Ainsi, plusieurs voies d’indemnisation sont envisageables. Si une faute médicale est établie, l’assureur du professionnel ou de l’établissement de santé devra réparer les conséquences de cette opération. L’aléa thérapeutique quant à lui, met l’indemnisation à la charge de l’ONIAM.
La procédure auprès de la CCI ne nécessite pas l’intervention obligatoire d’un avocat. Nous conseillons cependant de demander un avis. Soit à un médecin conseil, soit à un avocat. Ils peuvent en effet être des atouts importants afin de défendre efficacement vos intérêts lors de l’expertise médicale.
Remarques de l'Association concernant une opération ratée
Une opération ratée pour ouvrir droit à indemnisation, soit pour erreur médicale, soit pour un aléa thérapeutique. Dans les deux, la voie amiable est à envisager en priorité parce qu'il s'agit d'une procédure gratuite. Toutefois, selon la gravité des séquelles, nous recommandons de contacter un avocat de victimes pour qu'il conseiller sur le choix de la procédure.

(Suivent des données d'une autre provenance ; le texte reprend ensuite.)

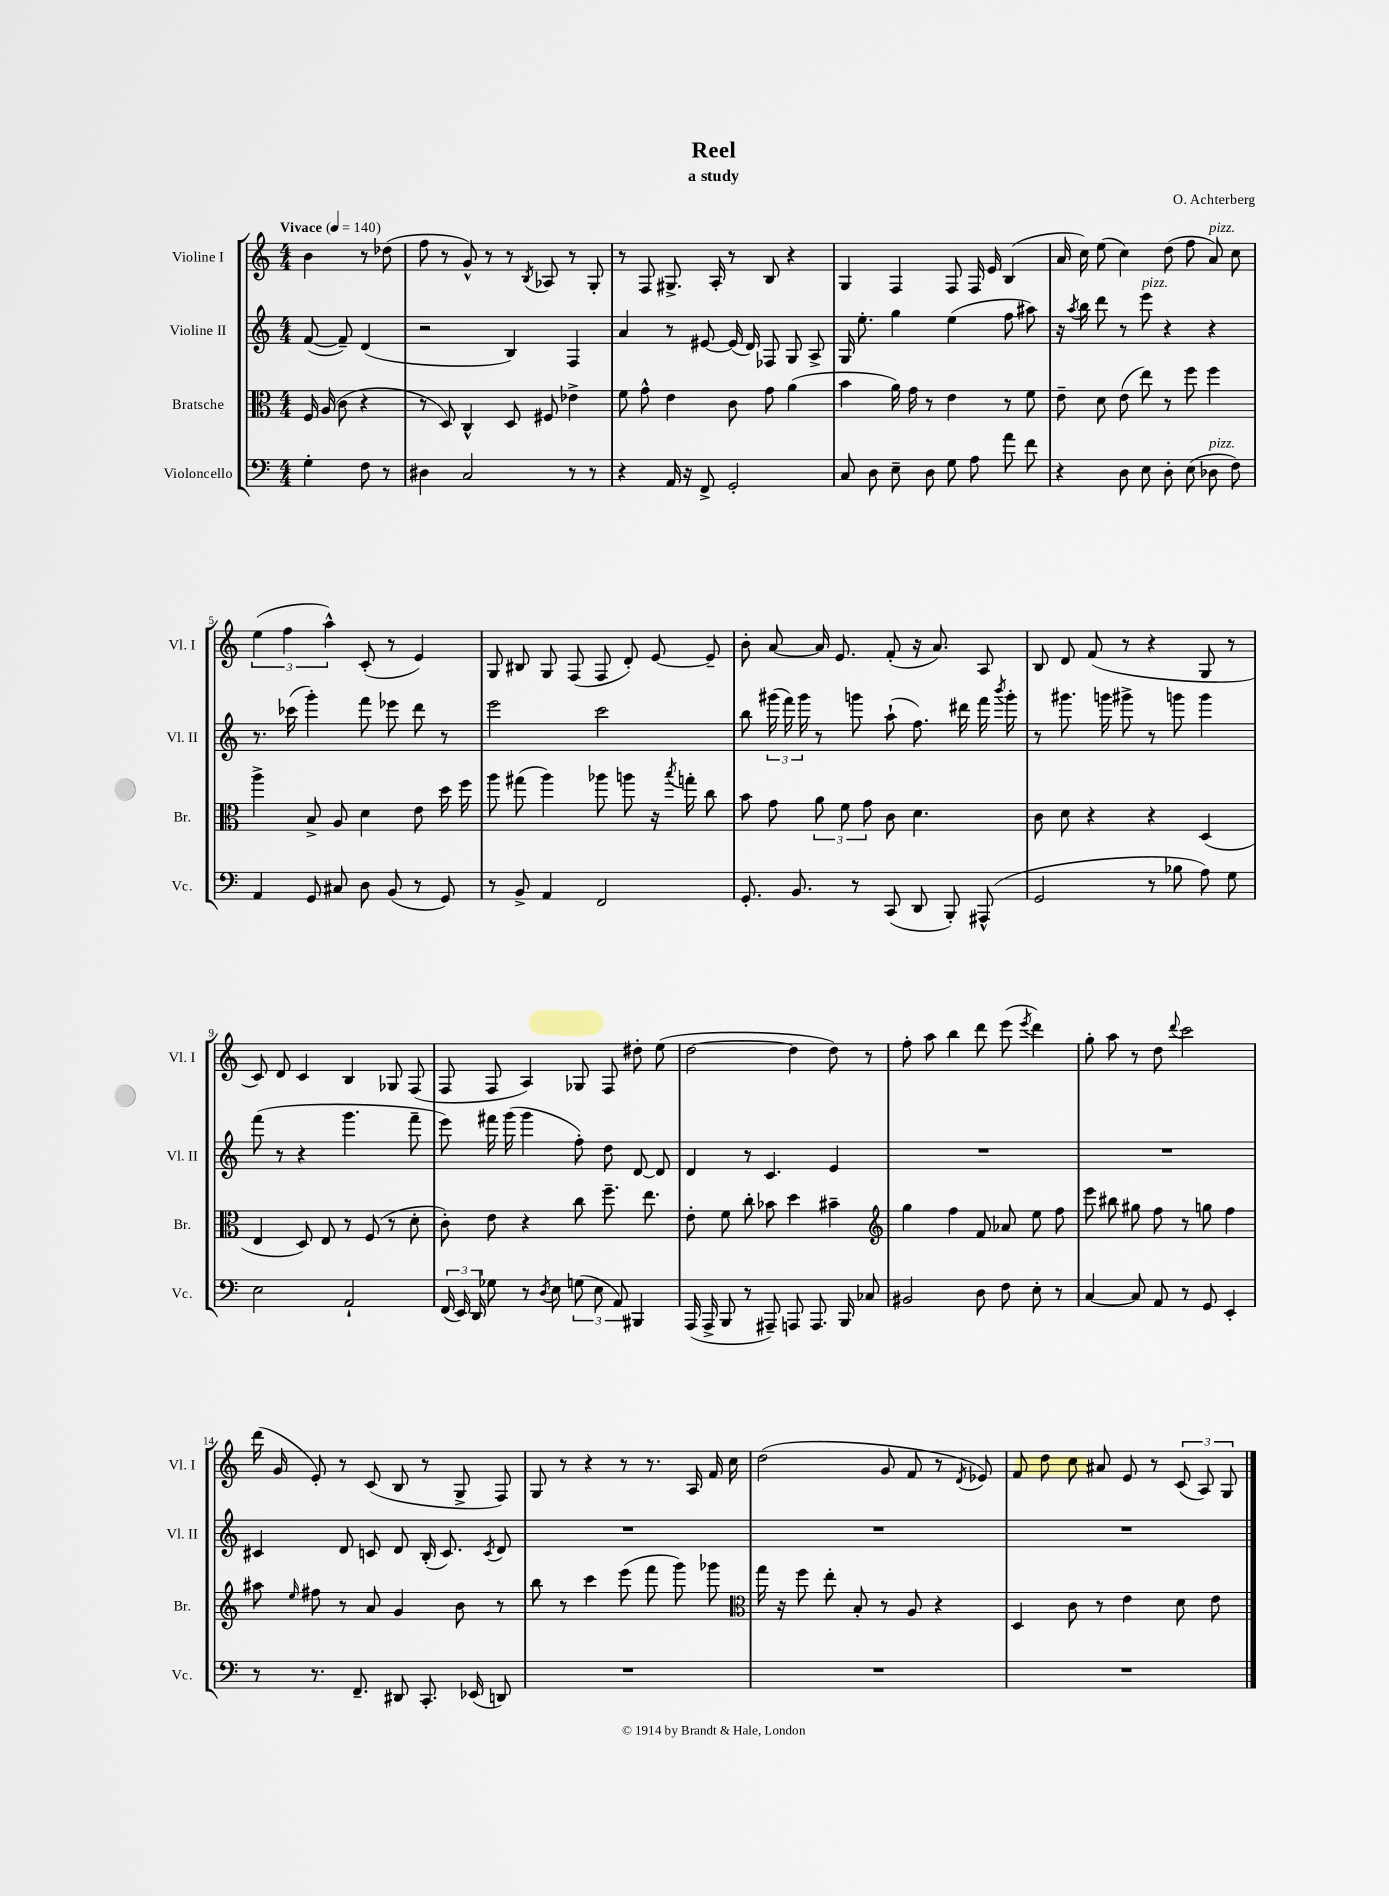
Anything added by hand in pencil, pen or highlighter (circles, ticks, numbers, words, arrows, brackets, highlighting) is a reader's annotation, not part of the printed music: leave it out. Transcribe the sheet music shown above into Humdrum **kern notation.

**kern	**kern	**kern	**kern
*part4	*part3	*part2	*part1
*staff4	*staff3	*staff2	*staff1
*I"Violoncello	*I"Bratsche	*I"Violine II	*I"Violine I
*I'Vc.	*I'Br.	*I'Vl. II	*I'Vl. I
*clefF4	*clefC3	*clefG2	*clefG2
*k[]	*k[]	*k[]	*k[]
*M4/4	*M4/4	*M4/4	*M4/4
*MM140	*MM140	*MM140	*MM140
=	=	=	=
!	!	!	!LO:TX:a:B:t=Vivace
4G'\	16F/	([8f/	4b\
.	(16A/	.	.
.	8c\	8f~/])	.
8F\	4r	(4d/	8r
8r	.	.	(8dd-X\
=1	=1	=1	=1
4D#X\	8r	2r	8ff\
.	8D/)	.	8r
2C/	4C^^/	.	8g^^/)
.	.	.	8r
.	8D/	4B/)	8r
.	.	.	8qB/
.	8F#X/	.	8A-X/
8r	4e-X^\	4F/	8r
8r	.	.	8G'/
=2	=2	=2	=2
4r	8f\	4a/	8r
.	8g^^\	.	8F/
16AA/	4e\	8r	8.G#X^/
16r	.	.	.
8FF^/	.	[8e#X/	.
.	.	.	16A'/
2GG'/	8c\	(16e#/]	8r
.	.	16d/)	.
.	8g\	8F-X/	8B/
.	(4a\	8G/	4r
.	.	8A^/	.
=3	=3	=3	=3
8C/	4b\	16G/	4G/
.	.	8.ee'\	.
8D\	.	.	.
8E~\	16a\)	4gg\	4F/
.	16g\	.	.
8D\	8r	.	.
8G\	4e\	(4ee\	8F/
8A\	.	.	16F/
.	.	.	16e/
8a\	8r	8ff\	(4B/
8f\	8f\	8aa#X\)	.
=4	=4	=4	=4
4r	8e~\	16r	16a/
.	.	8qaa/	.
.	.	16bb\	16cc\)
.	8d\	8ddd\	(8ee\
8D\	(8e\	8r	4cc\)
!	!	!LO:TX:a:i:t=pizz.	!
8E\	8ee\)	8eee\	.
8D'\	8r	4r	(8dd\
(8E\	8ff\	.	8ff\
!	!	!	!LO:TX:a:i:t=pizz.
!LO:TX:a:i:t=pizz.	!	!	!
8D-X\	4ff\	4r	8a/)
8F\)	.	.	8cc\
!!LO:LB:g=z
=5	=5	=5	=5
4AA/	4aa^\	8.r	(6ee\
.	.	.	6ff\
.	.	(16ccc-X\	.
8GG/	8B^/	4ggg'\)	.
.	.	.	6aa^^\)
8C#X/	8A/	.	.
8D\	4d\	8fff\	(8c'/
(8BB/	.	8eee-X\	8r
8r	8e\	8ddd\	4e/)
8GG/)	16dd\	8r	.
.	16ff\	.	.
=6	=6	=6	=6
8r	8aa\	2eee\	8G/
8BB^/	(8gg#X\	.	8B#X/
4AA/	4aa\)	.	8G/
.	.	.	(8F/
2FF/	8aa-X\	2ccc\	8F/
.	8aan\	.	8d'/)
.	16r	.	[8e/
.	8qbb/	.	.
.	16ggn'\	.	.
.	8cc\	.	8e~/]
=7	=7	=7	=7
8.GG'/	8b\	8bb\	8b'\
.	8g\	(24ggg#X\	[8a/
.	.	24fff\)	.
8.BB/	.	.	.
.	.	24ggg#\	.
.	12a\	8r	16a/]
.	.	.	8.e/
.	12f\	.	.
8r	.	8gggn\	.
.	12g\	.	.
(8CC/	8c\	(8aa`\	(8f'/
8DD/	4.d\	8.ff\)	16r
.	.	.	8.a/)
8BBB'/)	.	.	.
.	.	16ddd#X\	.
(8AAA#X^^/	.	16fff\	8A/
.	.	8qbbb/	.
.	.	16ggg'\	.
=8	=8	=8	=8
2GG/	8c\	8r	8B/
.	8d\	8.ggg#X\	8d/
.	4r	.	(8f/
.	.	16gggn\	.
.	.	8ggg#X^\	8r
8r	4r	8r	4r
8B-X\	.	8gggn\	.
8A\)	(4D/	4ggg\	8G/
8G\	.	.	8r
!!LO:LB:g=z
=9	=9	=9	=9
2E\	4E/	(8fff\	8c/)
.	.	8r	8d/
.	8D/)	4r	4c/
.	8E/	.	.
2AA`/	8r	4.ggg\	4B/
.	(8F/	.	.
.	8r	.	8G-X/
.	8d'\	8fff~\	(8F/
=10	=10	=10	=10
(24FF/	8c'\)	8eee\)	8F/
24EE/)	.	.	.
24DD/	.	.	.
8G-X\	8e\	16fff#X\	8F/
.	.	(16ggg\	.
8r	4r	4ggg\	4A/)
8qD/	.	.	.
8E\	.	.	.
(12Gn\	8cc\	8ff'\)	8G-X/
12E\	.	.	.
.	8.ff~\	8dd\	8F/
12AA/)	.	.	.
4BBB#X/	.	[8d/	8dd#X'\
.	8.ee\	.	.
.	.	8d/]	(8ee\
=11	=11	=11	=11
(16AAA/	8e'\	4d/	[2dd\
16AAA^/	.	.	.
8BBB/	8f\	.	.
8r	8cc'\	8r	.
8AAA#X~/)	8b-X\	4.c/	.
8AAAn/	4dd\	.	4dd\]
8.AAA/	.	.	.
.	4b#X~\	4e/	8dd\)
16BBB/	.	.	.
8C-X/	.	.	8r
=12	=12	=12	=12
*	*clefG2	*	*
2BB#X/	4gg\	1r	8ff'\
.	.	.	8aa\
.	4ff\	.	4bb\
8D\	8f/	.	8ddd\
8F\	8a-X/	.	(8eee\
.	.	.	8qeee/
8E'\	8ee\	.	4ddd\)
8r	8ff\	.	.
=13	=13	=13	=13
[4C/	8eee\	1r	8gg'\
.	8bb#X\	.	8aa\
8C/]	8gg#X\	.	8r
8AA/	8ff\	.	8dd\
.	.	.	8qqddd/
8r	8r	.	2ccc\
8GG/	8ggn\	.	.
4EE'/	4ff\	.	.
!!LO:LB:g=z
=14	=14	=14	=14
8r	8aa#X\	4c#X/	(16ddd\
.	.	.	16g/
.	16qqee/	.	.
8.r	8ff#X\	.	8e'/)
.	8r	8d/	8r
8.FF~/	.	.	.
.	8a/	8cn/	(8c/
8DD#X/	4g/	8d/	8B/
8.CC'/	.	(16B'/	8r
.	.	8.c/)	.
.	8b\	.	8G^/
(16EE-X/	.	.	.
.	.	8qc/	.
8DDn/)	8r	8d/	8F/)
=15	=15	=15	=15
1r	8bb\	1r	8G/
.	8r	.	8r
.	4ccc\	.	4r
.	(8eee\	.	8r
.	8fff\	.	8.r
.	8ggg\)	.	.
.	.	.	16A/
.	8ggg-X\	.	16f/
.	.	.	16cc\
=16	=16	=16	=16
*	*clefC3	*	*
1r	16gg\	1r	(2dd\
.	16r	.	.
.	8ff\	.	.
.	8ee'\	.	.
.	8B'/	.	.
.	8r	.	8g/
.	8A/	.	8f/
.	4r	.	8r
.	.	.	8qd/
.	.	.	8e-X/)
=17	=17	=17	=17
1r	4D/	1r	8f/
.	.	.	8dd\
.	8c\	.	8cc\
.	8r	.	8a#X/
.	4e\	.	8e/
.	.	.	8r
.	8d\	.	(12c/
.	.	.	12A/)
.	8e\	.	.
.	.	.	12G/
==	==	==	==
*-	*-	*-	*-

⚕️⚖️ Indemnisation après une opération ratée : vos droits et recours
Lorsqu’une opération chirurgicale entraîne des complications anormales, des séquelles importantes ou une aggravation de l’état de santé, la victime peut obtenir une indemnisation de ses préjudices corporels. Selon les circonstances, la réparation peut être due au titre d’une faute médicale, d’un accident médical non fautif ou d’une infection nosocomiale. Une expertise médicale permet d’analyser les causes du dommage et d’évaluer les préjudices. Selon les conclusions, la victime peut saisir la CCI et obtenir une indemnisation par l’assureur de l’établissement de santé ou par l’ONIAM, conformément au principe de réparation intégrale du dommage corporel.